A small songbird named a North American dark-eyed junco also appears to be evolving at a heightened rate, the study outlines. A link has been noticed between their increased bill size and short-term temperature extremes in cold environments.

Wood mice are growing longer tails to help them cope with the heat.Pixabay

And it’s not just birds. Researchers involved in the study detail the increasing tail lengths of wood mice, and leg size increases of masked shrews.

These findings build on earlier research detailing how the world’s plants and animals are adapting in order to survive in harsher climates, brought on by the effects of climate change.

Not all animals will learn to adapt

Genetic migration changes in salmon are thought to have created earlier migration patterns, leading to greater survival rates.

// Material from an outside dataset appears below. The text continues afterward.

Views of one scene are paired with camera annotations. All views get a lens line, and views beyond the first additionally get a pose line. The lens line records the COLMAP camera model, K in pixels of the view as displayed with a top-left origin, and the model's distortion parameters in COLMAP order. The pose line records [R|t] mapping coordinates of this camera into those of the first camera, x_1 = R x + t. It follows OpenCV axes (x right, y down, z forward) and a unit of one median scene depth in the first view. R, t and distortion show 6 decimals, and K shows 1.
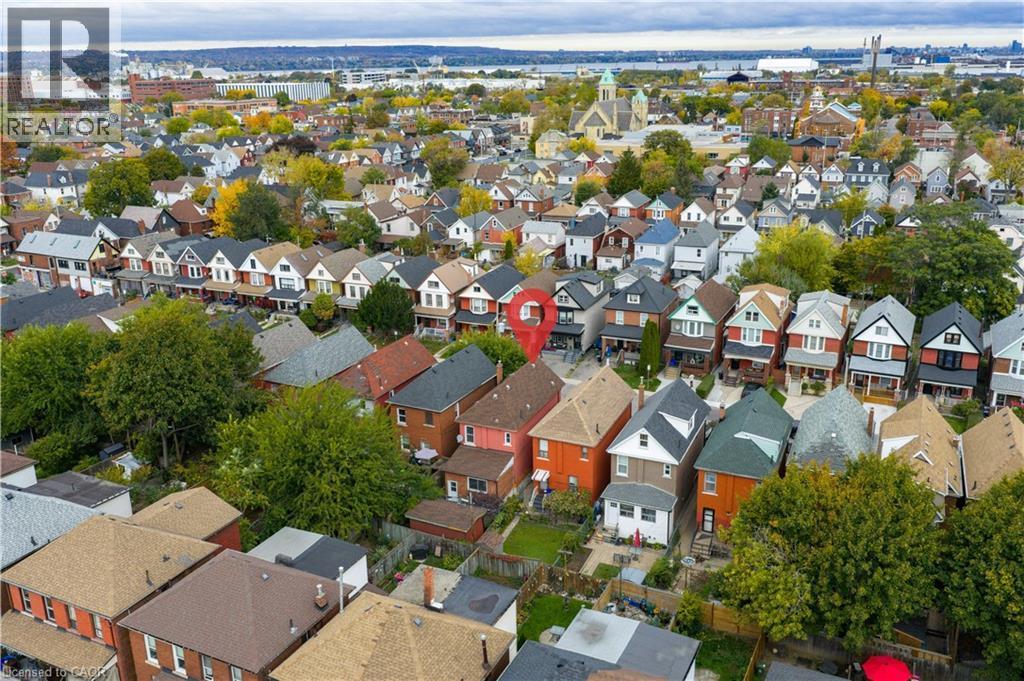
lens RADIAL K [[872.5, 0, 512.0], [0, 872.5, 340.5], [0, 0, 1]] dist [0.044791, -0.099214]
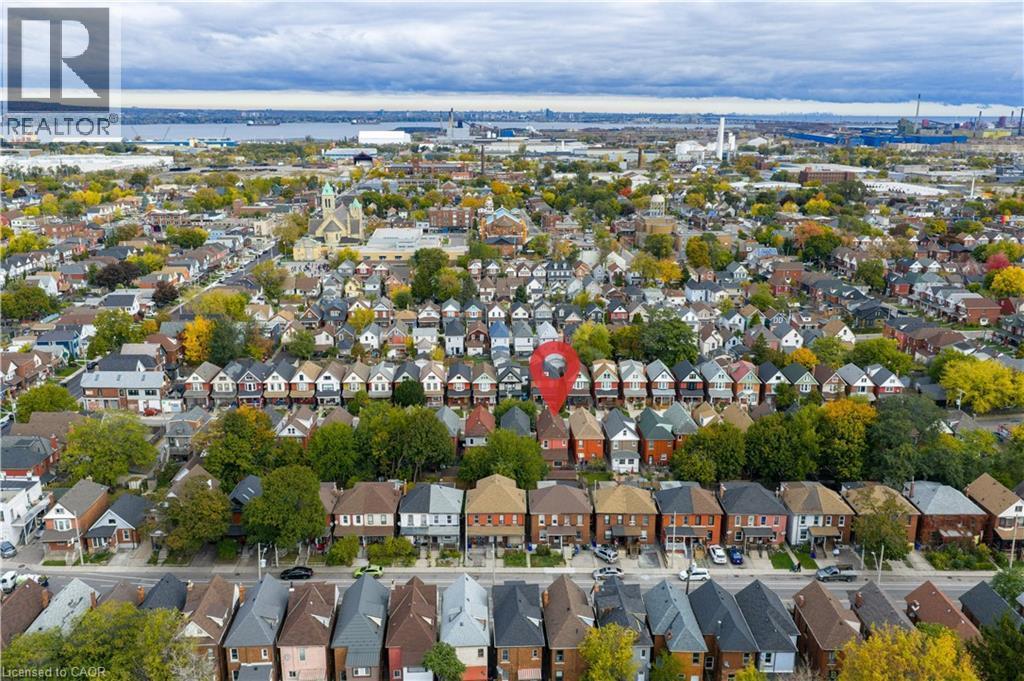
lens RADIAL K [[872.5, 0, 512.0], [0, 872.5, 340.5], [0, 0, 1]] dist [0.044791, -0.099214]
pose [[0.891969, -0.098218, 0.441299, -0.645075], [0.122135, 0.992172, -0.026041, -0.065525], [-0.435287, 0.077125, 0.896982, -0.601378]]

Studies have found evolutionary changes in plants such as thyme have made the herbs more resistant to warmer climates.

In the animal kingdom, tawny owls are known to be turning browner as the regions they occupy see less and less snow, and as such less need for their white coats.

Less snow means Tawny owls are becoming browner.Pixabay

However, Ryding writes that these evolutionary changes are not a sign animals are coping well with climate change.

"It just means they are evolving to survive it,” she says, warning that “we're not sure what the other ecological consequences of these changes are, or indeed that all species are capable of changing and surviving."

For each adaptation though, there may be many more species at risk.

Over 30 per cent of tree species are threatened by extinction; Komodo dragons have recently been moved from the vulnerable species list to the endangered species list; and avocados, vanilla and native orchid species are all amongst a list of wild crops that are currently facing extinction.